A Teoria Ator-Rede (Actor-Network Theory – ANT), estabelecida por Bruno Latour, Michel Callon e John Law nos anos 1990 para o estudo da ciência e tecnologia (S&T Studies), pode ser de grande interesse para a compreensão dos diversos fenômenos agrupados sobre o rótulo de cibercultura. ANT busca ser uma ciência do social a partir de um olhar sobre as associações, evitando explicá-las por grande sistemas generalistas e/ou globais. Reivindicando uma “sociologia das associações”, ao invés de uma “sociologia do social”, essa teoria tem como pressuposto “filosófico-empírico” (que é de grande valia para a análise da sociedade e a cultura da informação) o entendimento de que as ações sociais são geradas por uma miríade de mediadores e intermediários, formando redes. Tanto os agentes humanos, como não humanos (objetos, instituições, leis, mídias, etc.) atuam sem hierarquias previamente determinadas. Nesse sentido, ANT descreve e analisa o social a partir das “falas” dos “actantes” (mediadores) sem que esses sejam obrigados a “dançarem” conforme uma música (às vezes bastante confortável, travestida de visão “crítica” ou “política”) previamente definida, podendo ser encaixada em todos os objetos. Se é assim, não há o que estudar e o social, enquanto associação, desaparece.

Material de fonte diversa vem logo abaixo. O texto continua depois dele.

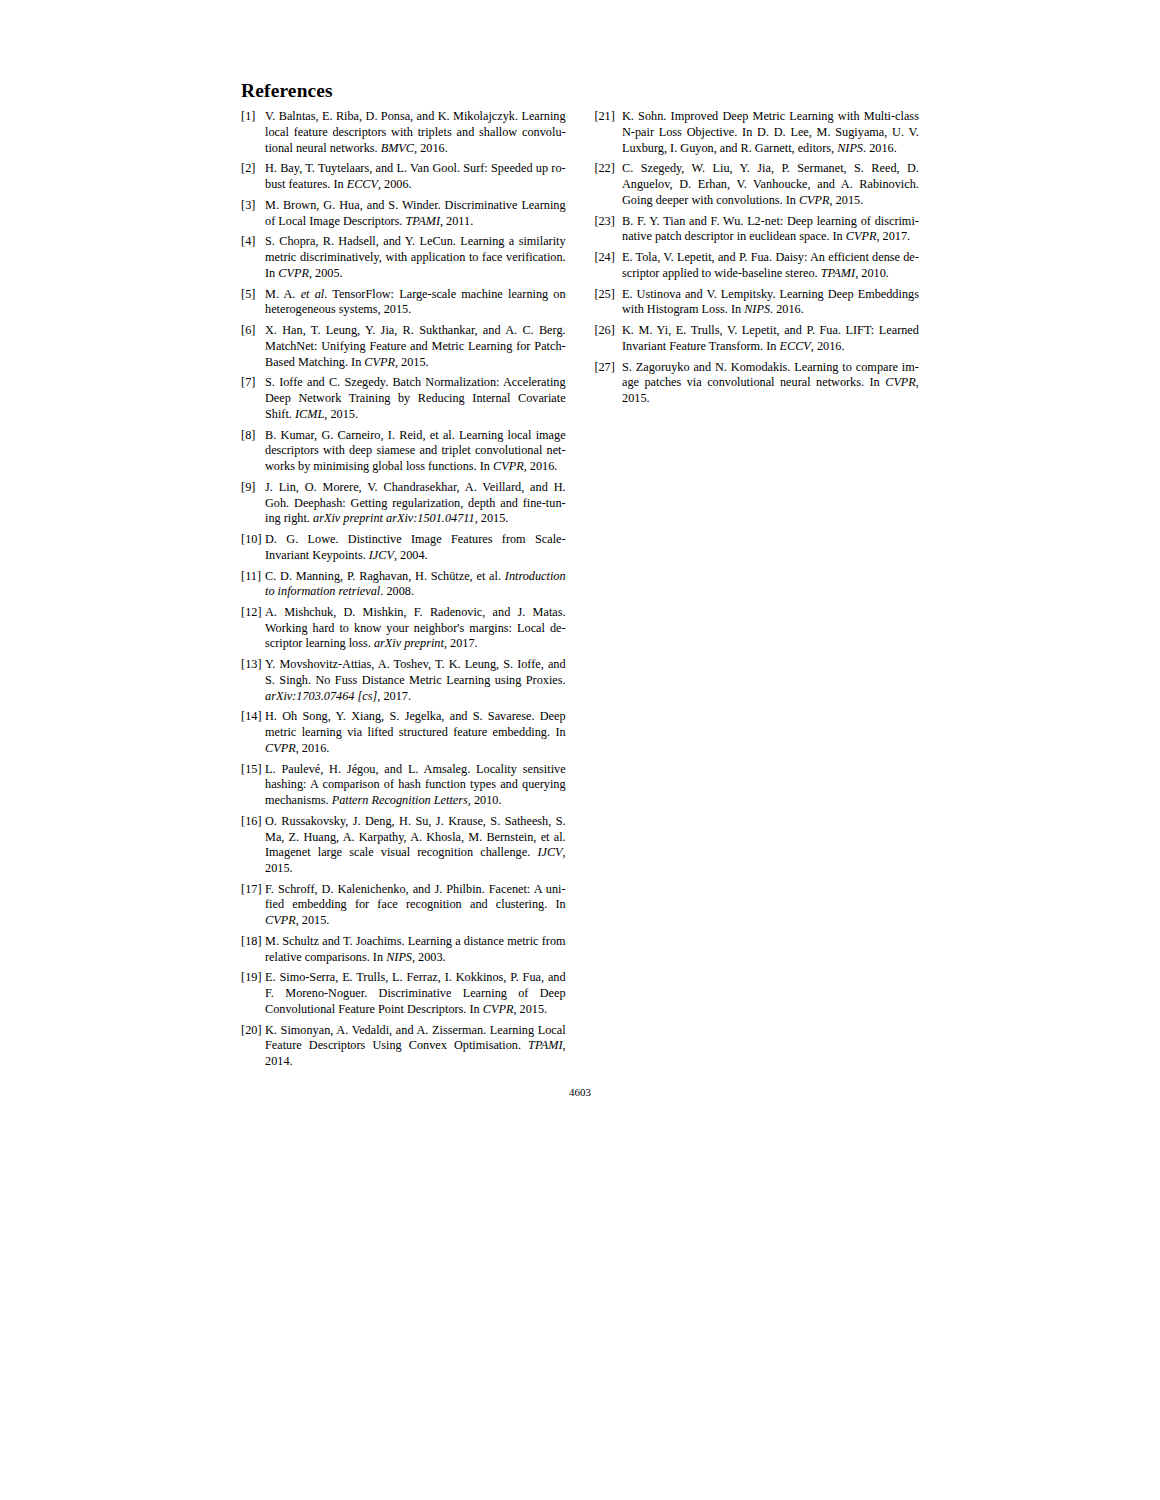References
[1] V. Balntas, E. Riba, D. Ponsa, and K. Mikolajczyk. Learning local feature descriptors with triplets and shallow convolutional neural networks. BMVC, 2016.
[2] H. Bay, T. Tuytelaars, and L. Van Gool. Surf: Speeded up robust features. In ECCV, 2006.
[3] M. Brown, G. Hua, and S. Winder. Discriminative Learning of Local Image Descriptors. TPAMI, 2011.
[4] S. Chopra, R. Hadsell, and Y. LeCun. Learning a similarity metric discriminatively, with application to face verification. In CVPR, 2005.
[5] M. A. et al. TensorFlow: Large-scale machine learning on heterogeneous systems, 2015.
[6] X. Han, T. Leung, Y. Jia, R. Sukthankar, and A. C. Berg. MatchNet: Unifying Feature and Metric Learning for Patch-Based Matching. In CVPR, 2015.
[7] S. Ioffe and C. Szegedy. Batch Normalization: Accelerating Deep Network Training by Reducing Internal Covariate Shift. ICML, 2015.
[8] B. Kumar, G. Carneiro, I. Reid, et al. Learning local image descriptors with deep siamese and triplet convolutional networks by minimising global loss functions. In CVPR, 2016.
[9] J. Lin, O. Morere, V. Chandrasekhar, A. Veillard, and H. Goh. Deephash: Getting regularization, depth and fine-tuning right. arXiv preprint arXiv:1501.04711, 2015.
[10] D. G. Lowe. Distinctive Image Features from Scale-Invariant Keypoints. IJCV, 2004.
[11] C. D. Manning, P. Raghavan, H. Schütze, et al. Introduction to information retrieval. 2008.
[12] A. Mishchuk, D. Mishkin, F. Radenovic, and J. Matas. Working hard to know your neighbor's margins: Local descriptor learning loss. arXiv preprint, 2017.
[13] Y. Movshovitz-Attias, A. Toshev, T. K. Leung, S. Ioffe, and S. Singh. No Fuss Distance Metric Learning using Proxies. arXiv:1703.07464 [cs], 2017.
[14] H. Oh Song, Y. Xiang, S. Jegelka, and S. Savarese. Deep metric learning via lifted structured feature embedding. In CVPR, 2016.
[15] L. Paulevé, H. Jégou, and L. Amsaleg. Locality sensitive hashing: A comparison of hash function types and querying mechanisms. Pattern Recognition Letters, 2010.
[16] O. Russakovsky, J. Deng, H. Su, J. Krause, S. Satheesh, S. Ma, Z. Huang, A. Karpathy, A. Khosla, M. Bernstein, et al. Imagenet large scale visual recognition challenge. IJCV, 2015.
[17] F. Schroff, D. Kalenichenko, and J. Philbin. Facenet: A unified embedding for face recognition and clustering. In CVPR, 2015.
[18] M. Schultz and T. Joachims. Learning a distance metric from relative comparisons. In NIPS, 2003.
[19] E. Simo-Serra, E. Trulls, L. Ferraz, I. Kokkinos, P. Fua, and F. Moreno-Noguer. Discriminative Learning of Deep Convolutional Feature Point Descriptors. In CVPR, 2015.
[20] K. Simonyan, A. Vedaldi, and A. Zisserman. Learning Local Feature Descriptors Using Convex Optimisation. TPAMI, 2014.
[21] K. Sohn. Improved Deep Metric Learning with Multi-class N-pair Loss Objective. In D. D. Lee, M. Sugiyama, U. V. Luxburg, I. Guyon, and R. Garnett, editors, NIPS. 2016.
[22] C. Szegedy, W. Liu, Y. Jia, P. Sermanet, S. Reed, D. Anguelov, D. Erhan, V. Vanhoucke, and A. Rabinovich. Going deeper with convolutions. In CVPR, 2015.
[23] B. F. Y. Tian and F. Wu. L2-net: Deep learning of discriminative patch descriptor in euclidean space. In CVPR, 2017.
[24] E. Tola, V. Lepetit, and P. Fua. Daisy: An efficient dense descriptor applied to wide-baseline stereo. TPAMI, 2010.
[25] E. Ustinova and V. Lempitsky. Learning Deep Embeddings with Histogram Loss. In NIPS. 2016.
[26] K. M. Yi, E. Trulls, V. Lepetit, and P. Fua. LIFT: Learned Invariant Feature Transform. In ECCV, 2016.
[27] S. Zagoruyko and N. Komodakis. Learning to compare image patches via convolutional neural networks. In CVPR, 2015.
4603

Para os estudos de cibercultura (“cyberculture studies”), a ANT pode ajudar a revelar os traços das associações em fenômenos tão dispares quanto a sociabilidade online, a vigilância, as mídias locativas, o corpo e a subjetividade, as interfaces e interações, a arte, o ativismo, o governo eletrônico, os games, a inclusão digital… Por ser um campo privilegiado de análise da relação de mediadores humanos e não humanos, e por suas ações deixarem traços (digitais, materiais) cada vez mais visíveis, a cibercultura é um lugar importante de observação das associações, conexões e traços que fazem, e só assim, o social hoje. Vejamos como podemos aplicá-la na questão do cyborg.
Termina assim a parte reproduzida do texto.